Le retour en grâce du vinyle

Le vinyle redevient-il à la mode ? Tout porte à le croire avec l’éclosion de nouvelles maisons de production, d’initiatives autour du disque et surtout d’une clientèle adepte du tourne-disque et des vinyles du bon vieux temps. 

Dans l’espace réservé au Souk du L’Boulevard de cette année, il y avait du beau monde : des éditeurs, des représentants de la société civile, des magasins de gaming… Mais, c’est bien le stand d’Ihssan Fiach, qui attirait tous les regards. Le lieu abrite un trésor : disques et vinyles, des 33 et des 45 tours, d’ici et d’ailleurs. 

Mr vinyle et Dr Matos 

Ihssan Fiach et Simou Mohamed, son associé, sont à la tête de « The digger with dusty fingers », une structure digitale très active sur Instagram qui propose du matériel spécialisé et des vinyles « rarities » à un public averti. Ihssan, c’est Mr vinyle et Mohamed, Dr Matos. « Notre amitié s’est construite autour de la musique et de la recherche du son parfait. J’étais spécialisé sur le numérique, mais, avec Ihssan, j’ai compris que le son du vinyle, surtout avec un pressage de qualité, est juste inimitable. En revanche, il faut du bon matériel pour obtenir ce son unique », explique Mohamed.  

C’est ce que proposent les deux comparses : « Nous ne faisons que partager notre passion. Nous sommes une sorte de passerelle, un raccourci pour écouter du bon son. Pour moi, le vinyle est le meilleur support pour écouter la musique, mais également le plus durable », ajoute Ihssan.  

Peut-on parler du revival du vinyle ? « Oui, on le ressent à travers le rajeunissement de la clientèle : des jeunes cadres actifs capables d’acquérir un set de qualité (platine, ampli et paire d’enceintes), en plus des disques bien sûr », souligne Mohamed. Pour ce qui est des prix, un set coûte entre 12 et 20 000 dirhams. Quant aux disques, cela va de 200 à des milliers de dirhams pour des disques de collection. Dernièrement, des sites spécialisés ont vu le jour ainsi que des pages sur les réseaux sociaux dédiés à l’échange et la vente du vinyle par des collectionneurs marocains.  

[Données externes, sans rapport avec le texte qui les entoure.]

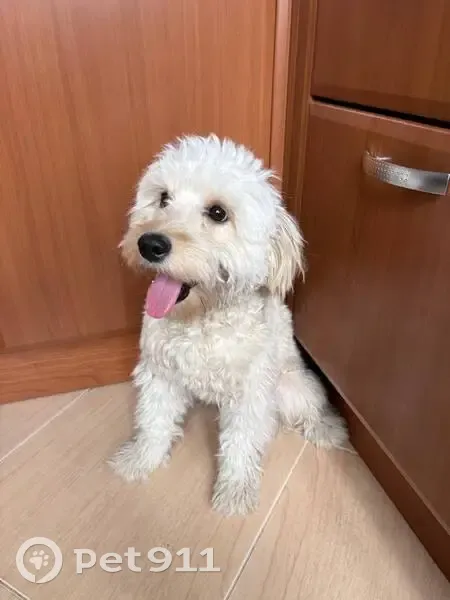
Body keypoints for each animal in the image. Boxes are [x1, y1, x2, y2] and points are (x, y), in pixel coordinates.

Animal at [110, 134, 347, 516]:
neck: (202, 320)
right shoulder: (160, 374)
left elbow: (240, 445)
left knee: (309, 407)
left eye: (218, 213)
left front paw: (235, 492)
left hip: (290, 387)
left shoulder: (250, 394)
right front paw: (140, 460)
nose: (150, 243)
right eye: (163, 198)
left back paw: (325, 428)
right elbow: (153, 421)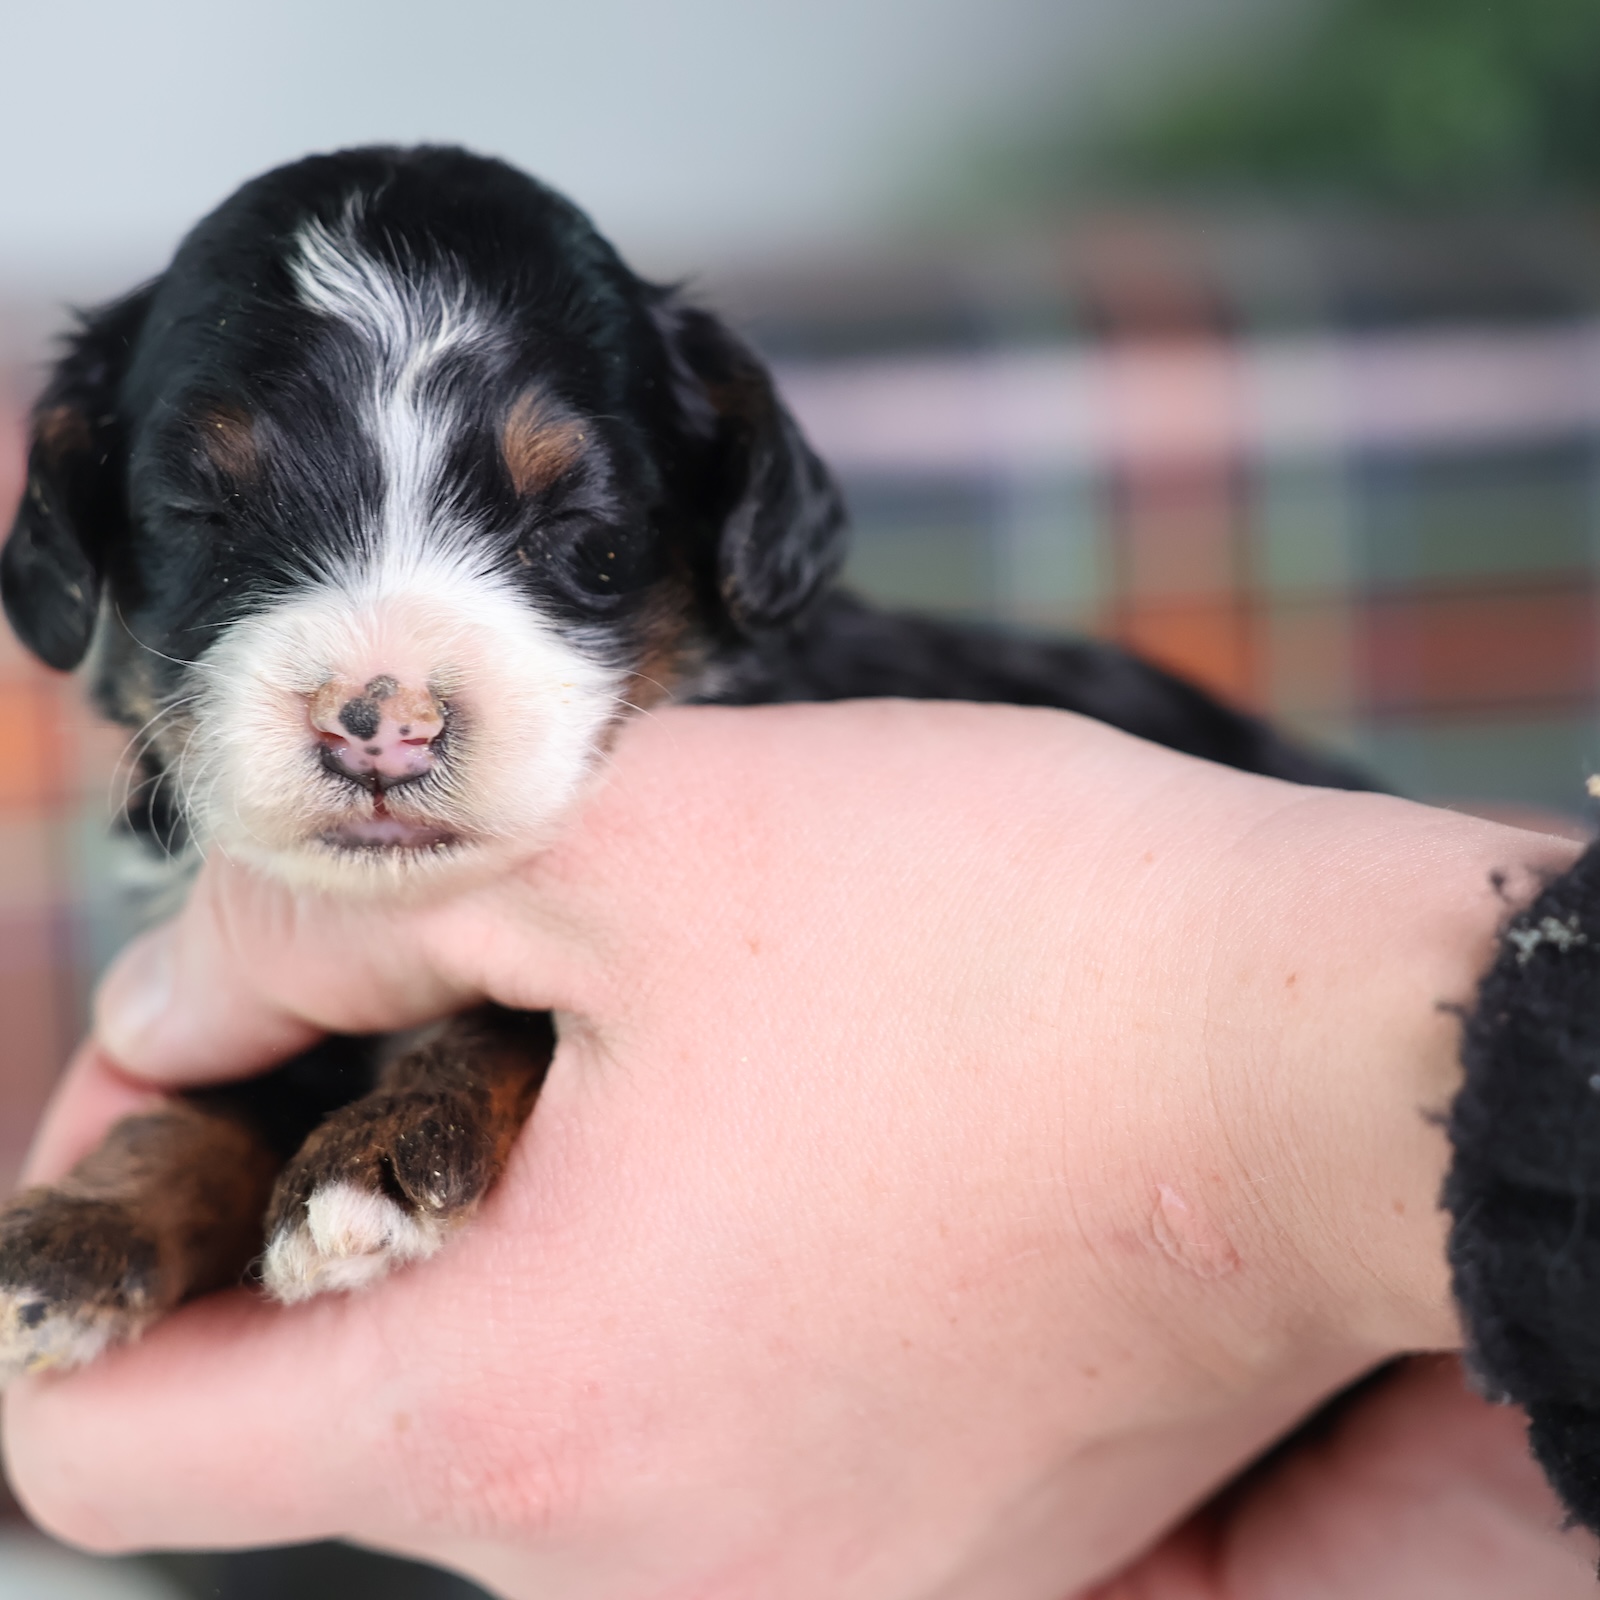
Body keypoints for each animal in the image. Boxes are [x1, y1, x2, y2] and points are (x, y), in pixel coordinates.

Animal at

Plus encore, depuis deux ans, le vinyle a son événement national. Il s’agit du Souk L’Oustouwanate (le marché des disques), une braderie qui a lieu une fois par an à Rabat, durant le mois de juin, au cinéma la Renaissance. Un événement qui coïncide avec le disquaire day, « Journée internationale célébrant les disquaires indépendants et grande fête du vinyle ». 

De grands artistes, aujourd’hui méconnus par le grand public, ont eu leur jour de gloire, du temps du vinyle. C’est le cas de Feddoul, qui a repris bon nombre de tubes de James Brown en darija, à l’image de son hit des années 1970, Sid Raddad, une version revisitée de Papa got a brand new bag. Feddoul, un monument national de la Soul, du funk et du rock, à côté d’une autre légende vivante, Vigon.  

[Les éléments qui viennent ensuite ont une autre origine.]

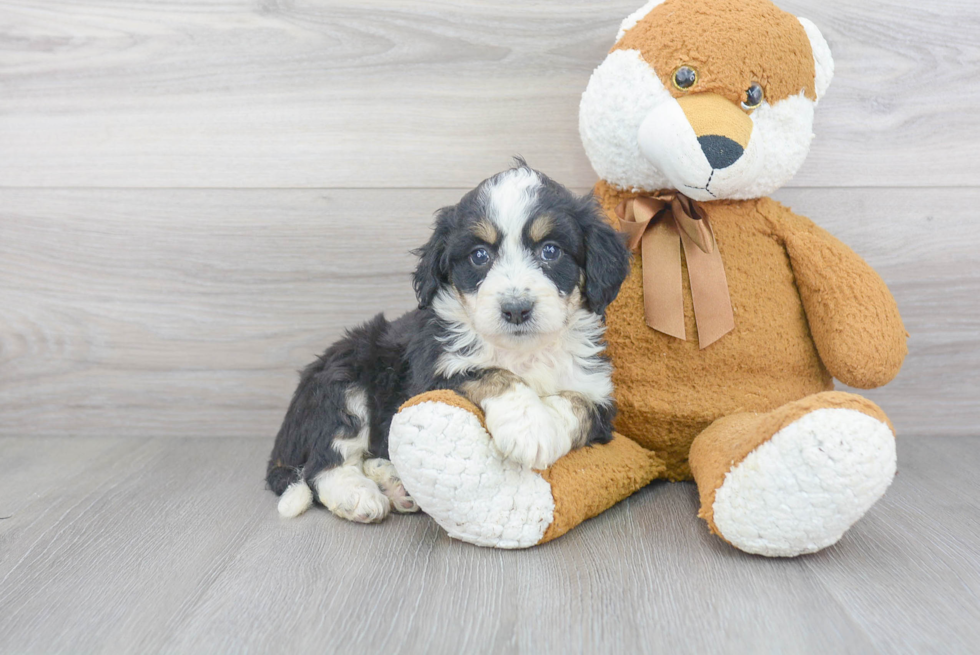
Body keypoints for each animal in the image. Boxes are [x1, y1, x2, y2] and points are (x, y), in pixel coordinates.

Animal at [266, 161, 628, 524]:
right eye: (479, 255)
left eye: (550, 250)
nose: (516, 309)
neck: (523, 351)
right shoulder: (433, 375)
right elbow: (493, 374)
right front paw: (528, 427)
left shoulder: (600, 398)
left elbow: (576, 403)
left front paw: (545, 423)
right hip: (343, 383)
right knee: (322, 464)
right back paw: (358, 496)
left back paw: (395, 483)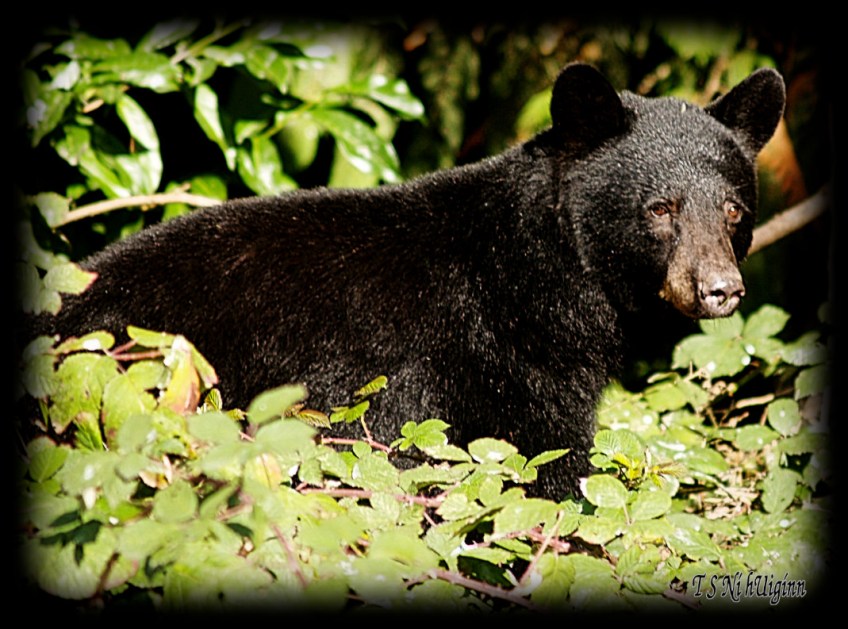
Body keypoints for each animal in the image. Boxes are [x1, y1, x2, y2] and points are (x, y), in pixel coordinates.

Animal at [34, 63, 786, 499]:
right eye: (660, 209)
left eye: (733, 209)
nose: (720, 287)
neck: (535, 277)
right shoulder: (477, 365)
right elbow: (539, 467)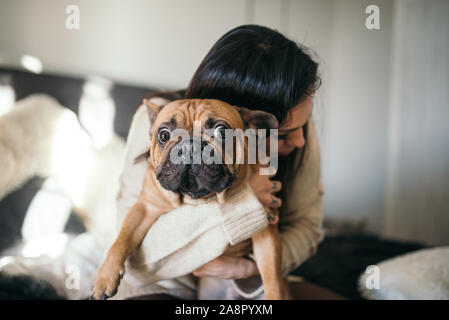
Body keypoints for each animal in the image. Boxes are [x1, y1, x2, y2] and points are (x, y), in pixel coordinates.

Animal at [89, 99, 288, 298]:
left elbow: (272, 274)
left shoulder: (265, 229)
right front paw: (104, 277)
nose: (190, 146)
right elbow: (122, 239)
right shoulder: (144, 208)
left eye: (222, 132)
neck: (196, 199)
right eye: (163, 135)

Puis, il y a les Abdou El Omari, le groupe casablancais des Golden Hands, Emjid, Bob Jalil et bien d’autres. « Ce qu’il faut savoir, c’est que si les œuvres de ces artistes n’avaient pas été pressées au vinyle, une bonne partie de ce patrimoine musical aurait disparu », souligne Ihssan Fiach.  

Et d’ajouter : « Avec le décès de Boujemaa Gam, en janvier 2018, nous avons perdu un des derniers disquaires et producteurs nationaux de disques. C’est triste de voir disparaître cette industrie de pressage de vinyles marocains par des producteurs nationaux. Il faut savoir qu’un peu plus de 200 labels existaient dans le Maroc des années 1960, dont Philips, Siemens et Polydor, de grosses pointures à l’international ». 

Notre duo travaille ainsi, à travers leur collection de disques marocains, à la préservation de ce patrimoine. Une opération d’archivage de ces vinyles a déjà été entamée. « Il est essentiel de mettre à la disposition des étudiants, journalistes, chercheurs et grand public cette partie importante de la culture marocaine. C’est ce qui donne du sens à tout ce qu’on fait », conclut Ihssan.